• **The task**
Put every one of the records below into a two-column CSV headed prompt_text and answer_text, with one row per record. Place each text and its answer in its own quoted field, and replace any line breaks with spaces.

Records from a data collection
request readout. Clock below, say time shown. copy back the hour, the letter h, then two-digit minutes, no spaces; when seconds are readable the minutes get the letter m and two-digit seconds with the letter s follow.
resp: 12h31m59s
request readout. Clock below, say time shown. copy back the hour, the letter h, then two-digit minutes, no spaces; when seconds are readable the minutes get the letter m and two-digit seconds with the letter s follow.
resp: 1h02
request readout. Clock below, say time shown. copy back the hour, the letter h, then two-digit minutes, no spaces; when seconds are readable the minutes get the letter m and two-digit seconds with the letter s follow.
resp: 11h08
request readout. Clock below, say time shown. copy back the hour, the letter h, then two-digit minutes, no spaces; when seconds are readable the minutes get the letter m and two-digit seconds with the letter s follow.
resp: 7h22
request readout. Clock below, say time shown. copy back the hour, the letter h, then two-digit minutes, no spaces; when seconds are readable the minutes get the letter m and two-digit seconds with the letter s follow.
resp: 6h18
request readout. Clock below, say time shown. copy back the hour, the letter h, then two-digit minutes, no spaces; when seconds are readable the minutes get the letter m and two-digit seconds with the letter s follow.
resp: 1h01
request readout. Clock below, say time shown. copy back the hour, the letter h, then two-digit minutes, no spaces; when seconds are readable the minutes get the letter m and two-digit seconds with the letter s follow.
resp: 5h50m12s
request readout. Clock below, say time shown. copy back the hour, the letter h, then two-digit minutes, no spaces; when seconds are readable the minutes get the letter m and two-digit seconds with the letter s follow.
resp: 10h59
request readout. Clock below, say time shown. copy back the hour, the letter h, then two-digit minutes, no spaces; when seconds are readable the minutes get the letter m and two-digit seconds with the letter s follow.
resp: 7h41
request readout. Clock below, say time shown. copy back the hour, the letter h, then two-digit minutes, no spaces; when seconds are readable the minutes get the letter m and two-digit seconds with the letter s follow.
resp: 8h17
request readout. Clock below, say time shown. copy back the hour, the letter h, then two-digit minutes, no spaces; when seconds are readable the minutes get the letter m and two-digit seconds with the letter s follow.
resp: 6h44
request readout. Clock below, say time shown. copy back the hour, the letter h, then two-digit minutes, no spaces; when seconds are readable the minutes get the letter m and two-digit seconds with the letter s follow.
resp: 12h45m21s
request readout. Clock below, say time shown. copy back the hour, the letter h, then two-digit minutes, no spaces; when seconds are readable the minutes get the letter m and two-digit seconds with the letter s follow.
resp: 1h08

• **Answer to this problem**
prompt_text,answer_text
"request readout. Clock below, say time shown. copy back the hour, the letter h, then two-digit minutes, no spaces; when seconds are readable the minutes get the letter m and two-digit seconds with the letter s follow. resp:","12h31m59s"
"request readout. Clock below, say time shown. copy back the hour, the letter h, then two-digit minutes, no spaces; when seconds are readable the minutes get the letter m and two-digit seconds with the letter s follow. resp:","1h02"
"request readout. Clock below, say time shown. copy back the hour, the letter h, then two-digit minutes, no spaces; when seconds are readable the minutes get the letter m and two-digit seconds with the letter s follow. resp:","11h08"
"request readout. Clock below, say time shown. copy back the hour, the letter h, then two-digit minutes, no spaces; when seconds are readable the minutes get the letter m and two-digit seconds with the letter s follow. resp:","7h22"
"request readout. Clock below, say time shown. copy back the hour, the letter h, then two-digit minutes, no spaces; when seconds are readable the minutes get the letter m and two-digit seconds with the letter s follow. resp:","6h18"
"request readout. Clock below, say time shown. copy back the hour, the letter h, then two-digit minutes, no spaces; when seconds are readable the minutes get the letter m and two-digit seconds with the letter s follow. resp:","1h01"
"request readout. Clock below, say time shown. copy back the hour, the letter h, then two-digit minutes, no spaces; when seconds are readable the minutes get the letter m and two-digit seconds with the letter s follow. resp:","5h50m12s"
"request readout. Clock below, say time shown. copy back the hour, the letter h, then two-digit minutes, no spaces; when seconds are readable the minutes get the letter m and two-digit seconds with the letter s follow. resp:","10h59"
"request readout. Clock below, say time shown. copy back the hour, the letter h, then two-digit minutes, no spaces; when seconds are readable the minutes get the letter m and two-digit seconds with the letter s follow. resp:","7h41"
"request readout. Clock below, say time shown. copy back the hour, the letter h, then two-digit minutes, no spaces; when seconds are readable the minutes get the letter m and two-digit seconds with the letter s follow. resp:","8h17"
"request readout. Clock below, say time shown. copy back the hour, the letter h, then two-digit minutes, no spaces; when seconds are readable the minutes get the letter m and two-digit seconds with the letter s follow. resp:","6h44"
"request readout. Clock below, say time shown. copy back the hour, the letter h, then two-digit minutes, no spaces; when seconds are readable the minutes get the letter m and two-digit seconds with the letter s follow. resp:","12h45m21s"
"request readout. Clock below, say time shown. copy back the hour, the letter h, then two-digit minutes, no spaces; when seconds are readable the minutes get the letter m and two-digit seconds with the letter s follow. resp:","1h08"